The primary end point of the trial was 3-year RFS; progression-free survival was a secondary end point.
How were patients treated and what were the baseline characteristics?
Patients were randomized to the interventional arm (n = 33), which received two 40-mg doses of intravesical mitomycin-C in 20 mL—one dose 1 day before TURBT and a second dose 4 hours before the procedure—or to the control arm (n = 38), which underwent TURBT alone. Neither arm received immediate postoperative instillation. Following index TURBT, repeat TURBT was performed per protocol; adjuvant intravesical therapy with BCG or mitomycin-C (induction and maintenance) and subsequent follow-up were guided by risk stratification according to current NMIBC guidelines.
Baseline characteristics were well balanced. Median age was 65 years (IQR, 56-76) in the interventional arm and 70 years (IQR, 63-76) in the control arm. High-grade disease (ISUP/WHO 2004) was present in 61% and 53% of patients, respectively; 55% of patients in each arm had pT1 disease. Tumors measuring 3 cm or larger were found in 58% vs 55% of patients. The proportion classified as AUA high-risk was 58% vs 53%. Adjuvant intravesical therapy was distributed identically across arms: BCG in 58% vs 55% and mitomycin-C in 30% vs 32%.

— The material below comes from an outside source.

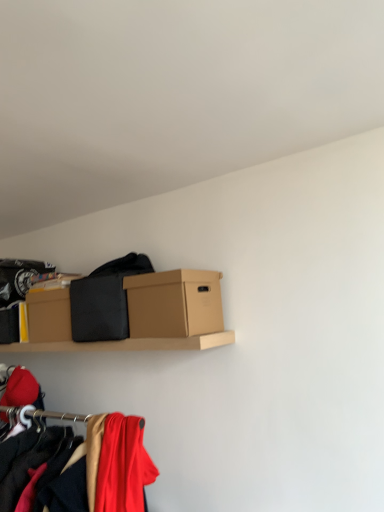
Describe the element at coordinates (174, 304) in the screenshot. Image resolution: width=384 pixels, height=512 pixels. I see `brown cardboard box at center` at that location.

In order to face matte red fabric at lower left, the 2th clothing viewed from the top, should I rotate leftwards or rightwards?

You should look left and rotate roughly 8.528 degrees.

At what (x,y) coordinates should I click in order to perform the action: click on brown cardboard box at center. Please return your answer as a coordinate pair (x, y). The image size is (384, 512). Looking at the image, I should click on (174, 304).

What are the implications for clinical practice and next steps?
Investigators concluded that two doses of preoperative mitomycin-C was associated with significantly improved RFS relative to TURBT alone, and noted that the complete absence of progression events in the interventional arm, while observed, should be interpreted with caution given the small sample size and the low number of events.

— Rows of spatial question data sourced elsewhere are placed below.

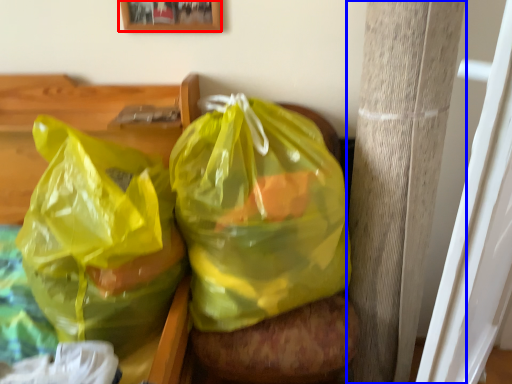
Question: Among these objects, which one is nearest to the camera, picture frame (highlighted by a red box) or pillar (highlighted by a blue box)?

Choices:
 (A) picture frame
 (B) pillar

Answer: (B)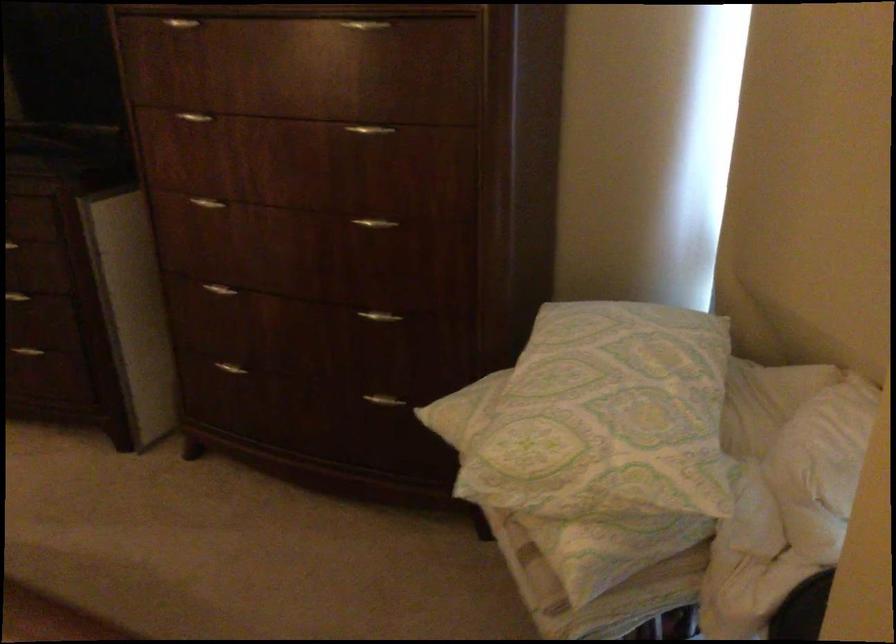
Where would you lift the patterned pillow? Please return your answer as a coordinate pair (x, y).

“Future prospective multicenter phase 3 validation is warranted,” Seo concluded.
Disclosures: Seo disclosed advisory role, consultancy, speaker activity for MSD, Roche, Ono-BMS, Janssen, and Olympus; and research funding from MSD, Roche, Ono-BMS, Astellas, AstraZeneca, and Janssen.
Reference
- Seo HK, Lee HW, Song G, et al. Extended outcomes of immediate preoperative intravesical mitomycin-C before TURBT in patients with NMIBC: over 5 years of follow-up data from a randomized phase II trial. Presented at: 2026 American Urological Association Annual Meeting; May 15-18, 2026; Washington, DC.